The only victim here is that of Lawrence who makes a brief reappearance late in the story and is the fulcrum for the remaining drama that is Hayden’s life at this point. Lawrence is an innocent, undeserving of his fate and as a object of Hayden’s love, He is another missed opportunity as the only likable person introduced in the story. The fate the author has in store for him is dreadful while clearly intended to be the exact opposite. He emerges from his captivity still in love with Hayden, trustful and ready to take up where they left off. Instead, the tag team of David and Hayden will leave him with a gap in his memory and a suicide to deal with.
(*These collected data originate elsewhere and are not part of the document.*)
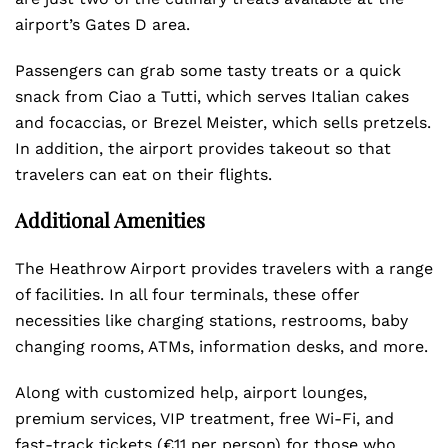
airport’s Gates D area.
Passengers can grab some tasty treats or a quick
snack from Ciao a Tutti, which serves Italian cakes
and focaccias, or Brezel Meister, which sells pretzels.
In addition, the airport provides takeout so that
travelers can eat on their flights.
Additional Amenities
The Heathrow Airport provides travelers with a range
of facilities. In all four terminals, these offer
necessities like charging stations, restrooms, baby
changing rooms, ATMs, information desks, and more.
Along with customized help, airport lounges,
premium services, VIP treatment, free Wi-Fi, and
fast-track tickets (€11 per person) for those who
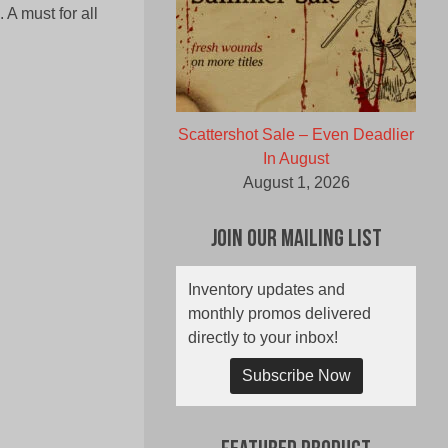
 A must for all
Scattershot Sale – Even Deadlier
In August
August 1, 2026
Join Our Mailing List
Inventory updates and
monthly promos delivered
directly to your inbox!
Subscribe Now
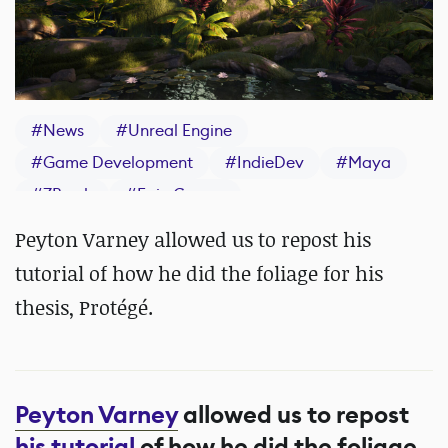
#
News
#
Unreal Engine
#
Game Development
#
IndieDev
#
Maya
#
ZBrush
#
Epic Games
Peyton Varney allowed us to repost his
tutorial of how he did the foliage for his
thesis, Protégé.
Peyton Varney
allowed us to repost
his tutorial
of how he did the foliage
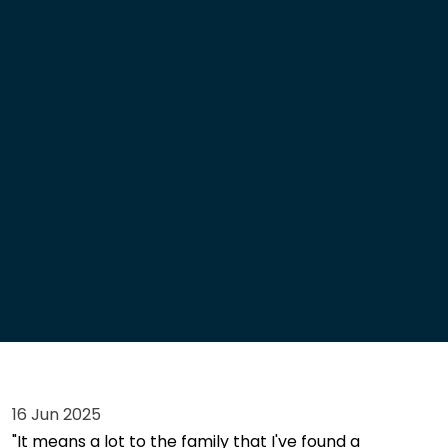
16 Jun 2025
"It means a lot to the family that I've found a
Not my idea of making amends for the terrible things both David and Hayden did to Lawrence and another misstep by an author who has lost their way with this story.
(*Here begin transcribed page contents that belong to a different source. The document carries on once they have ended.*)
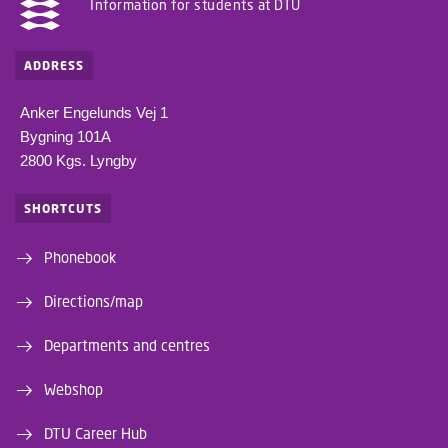
Information for students at DTU
ADDRESS
Anker Engelunds Vej 1
Bygning 101A
2800 Kgs. Lyngby
SHORTCUTS
Phonebook
Directions/map
Departments and centres
Webshop
DTU Career Hub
David is the final main problem here. As a man, he is controlling,self centered and disagreeable, as a beast he maintains a sufficient threat as to be menacing and is the most interesting in this form, but finally as a demon, well he is just not very demon like. He had wandered the earth being the “rumination of man” then spots the child that is to be his eternal love , acts more petulant than obsessed, pouts and has bouts of sullenness. But a mighty demon cast from Heaven? No, that just does not figure into the equation. He is just not that evil or should I say believably evil. David the evil demon. *shakes head*
All the disparate plot lines gather together into an preposterous ending where God is unhappy with the plot (as is the reader), takes away all their powers, and Hayden flings himself out the window on his way to death and a happy eternity spent with David doing Satan’s deeds. No really they are very happy together. Well, except for the fact that Hayden is clothed in the garments he was buried in, but that is just a trifle.
There were minor issues such as modern American phrases and notions coming from a 1916 London setting and background. I realize that this is a fantasy but a little homework would have alleviated this problem. Minor Rant Alert! I also have problems with the usage of the word “orb” when used in conjunction with or as a description of eyes. There are blue orbs, fiery orbs, and so on. I wish that every author using this as a noun for eyes immediately select Find and Replace in the Tool section and use it to delete the word orb in every reference. This cannot go on. I don’t know about you but when I look at a person I don’t think “What lovely orbs they have.” Most people don’t, so why use it in a story? This cannot be solely attributed to Michael Mandrake as I recently read no less than two other books with the same issue. This was just the breaking point. So please no more orbs unless they are magical ones used by sorcerers. End rant.
Vertigo is the second book I have read of Michael Mandrake’s and I think the author has promise. Perhaps a good editor and some crit partners would be of assistance in eliminating some of the problems I had with this novel. Vertigo has some wonderful stories buried within it, just not the one the author chose in the end. And that is a real shame.